Historically, the automotive sector has been a leading industry in Europe and has contributed significantly to economic growth and prosperity. However, to push forward its green transition, the EU now mandates that from 2035 all cars sold in the EU must be zero-emission vehicles.
Such legislative requirements have accelerated global competition across the electric car industry. In response, the Chinese government is granting substantial subsidies to their own national manufacturers. These actions by China led Ursula von der Leyen to announce the launch of an anti-subsidies investigation against China in her State of the Union address, in order to maintain ‘fair competition’.
Drawing upon Eurobarometer data we are able to gain an insight into the sentiments of EU citizens on this complex issue.

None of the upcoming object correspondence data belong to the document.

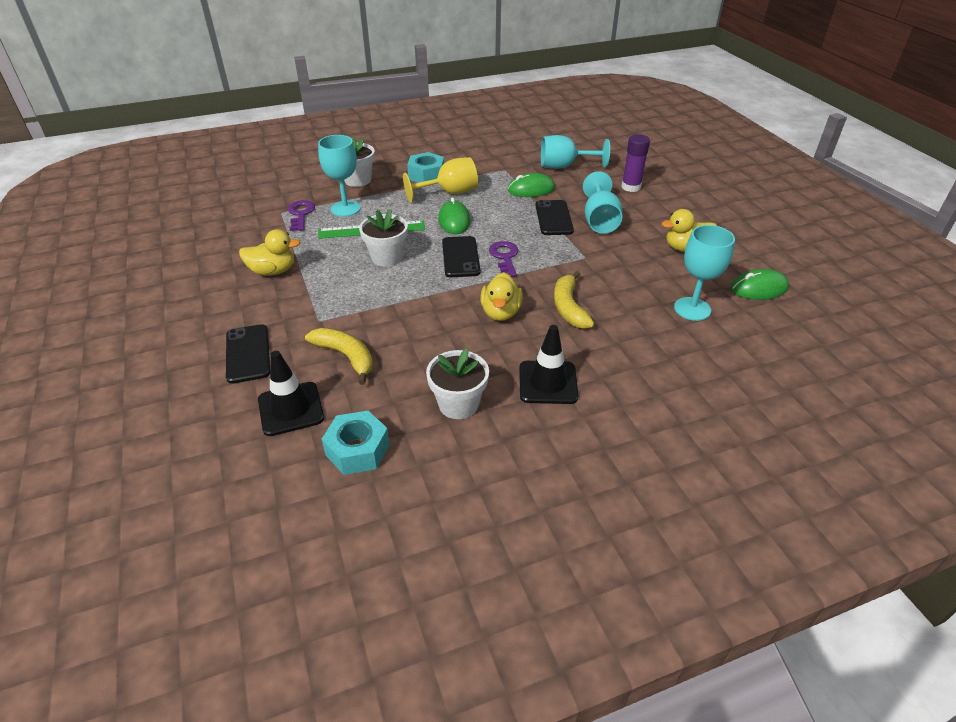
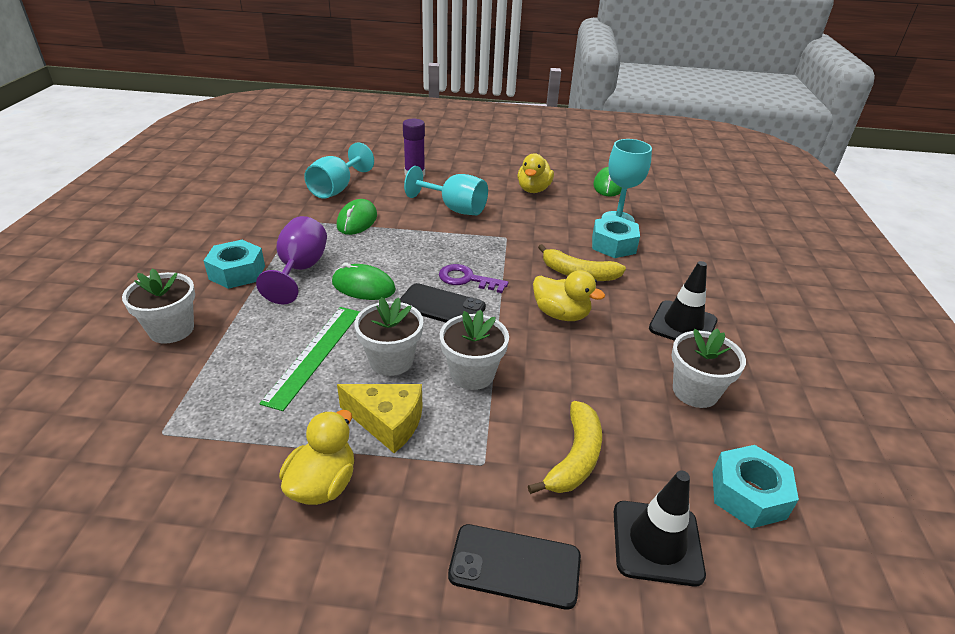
camera: 65 degrees left, 5 degrees down
purple key [288,200,315,231] -> none
yellow banana [305,328,373,385] -> yellow banana turned 135 degrees clockwise [528,401,602,494]
turquoise goblet [318,135,361,217] -> none
yellow goblet [403,157,478,203] -> purple goblet [256,216,327,304]
black phone [535,200,574,235] -> none
none -> yellow cheese [337,384,422,453]
none -> white flower pot [440,309,509,390]
none -> turquoise nut [592,216,640,258]

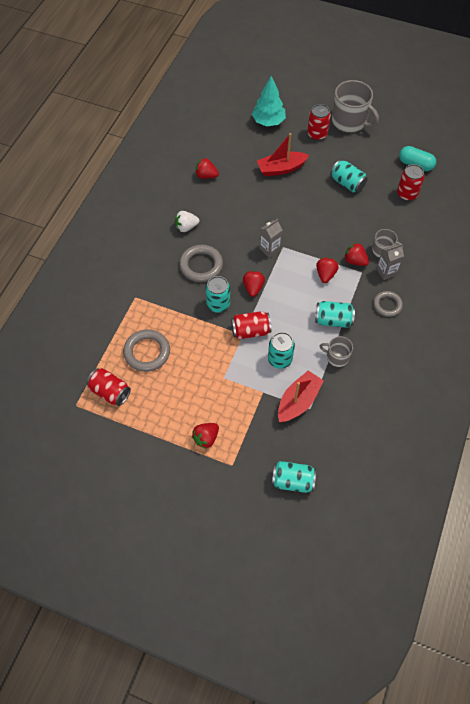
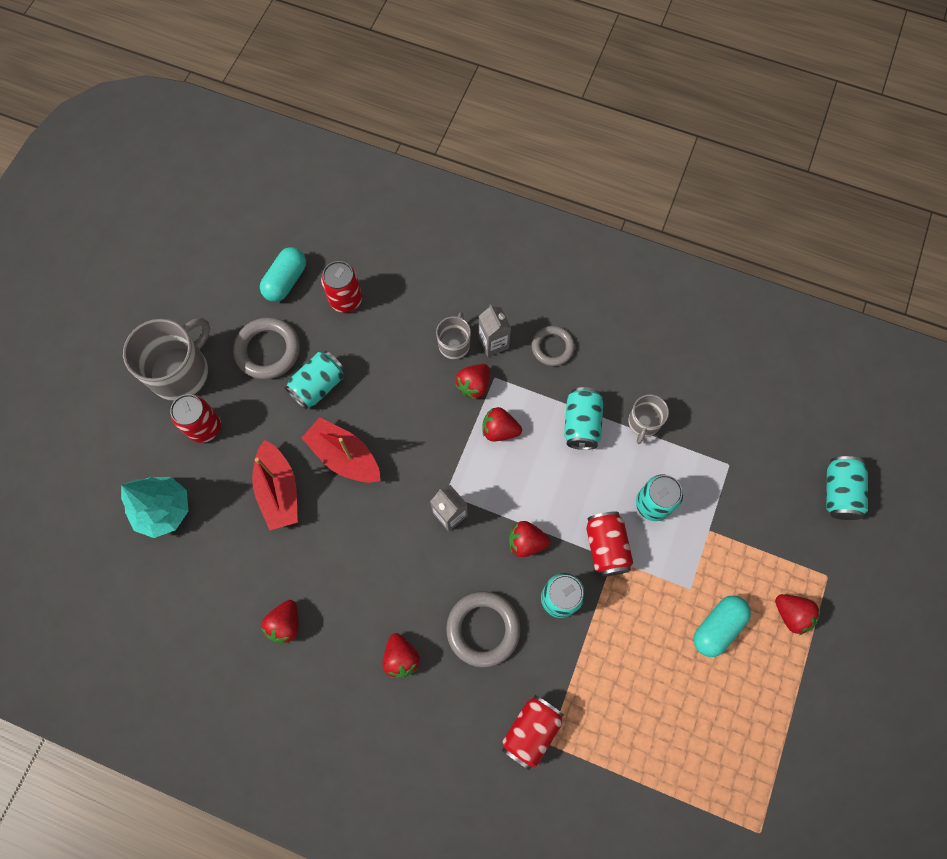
camera: 90 degrees left, 10 degrees up
red can [86,368,131,406] -> red can moved to [502,695,564,770]
grey ring [123,329,170,372] -> grey ring moved to [233,317,300,379]
white strawberry [175,211,200,232] -> red strawberry [383,633,420,678]
red boat [278,370,324,422] -> red boat moved to [302,417,381,483]
none -> turquoise capsule [693,596,751,657]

Eurobarometer findings show that 85% of EU citizens think that it is important that the EU takes action to improve energy efficiency by 2030[1] - for example, by encouraging people to insulate their home, install solar panels or buy electric cars. This sentiment is felt most strongly in Portugal, Malta and Cyprus (97% in all three countries), and the least so in Czechia (68%), Estonia (70%) and Romania (71%). Nevertheless, the majority of respondents in these latter countries still believe this to be important.
Moreover, 78% of EU citizens agree that more public financial support should be given to the transition to clean energies, even if it means subsidies to fossil fuel producers should be reduced. Yet again, the strongest supporter of this are Malta (91%), Cyprus (90%), and Portugal (89%), with those countries demonstrating the least support including Czechia (57%), Estonia (58%), Latvia and Romania (both at 63%). Despite this opinion being less widespread in the latter countries, a majority of respondents in all Member States are in favour of more public financial funding to support the transition to clean energies and improved efficiency.
Von der Leyen’s comments regarding China’s financial incentives for their own national vehicle manufacturers, highlight her concerns regarding the impact this will have on the EU’s competitiveness in the global market. And whilst there may be concerns around competitiveness in this space, the Eurobarometer data tells us that 75% of EU citizens believe that taking action on climate change will lead to innovation that will make EU companies ultimately more competitive. This belief is held by a majority of respondents in all Member States, however most strongly in Malta (89%), Cyprus (88%), Italy and Greece (both at 87%). Those citizens least convinced that taking action on climate change would make the EU more competitive, are from Estonia (51%), Czechia (53%) and Latvia (56%).
Although Eurobarometer data seems to show the presence of a generally positive consensus among EU citizens regarding the green transition, it is more heterogeneous regarding the reduction of importation of fossil fuels. When asked whether they thought that reducing fossil fuel imports from outside the EU can increase energy security and benefit the EU economically, 70% of EU citizens still agreed with this statement. However, there is a relatively large deficit between the Member States who agree and those who disagree with this statement. Those with the largest proportion in agreement were Italy (85%), Portugal (84%) and Malta (83%). At the other end of scale, less than 6 in 10’ agreed in Estonia (46%), Czechia (49%), Latvia (55%), and Romania (57%).
Such varying attitudes on this issue is likely due to the existing mixed profile of the type of source of energy supplies that different Members States across the EU rely on currently.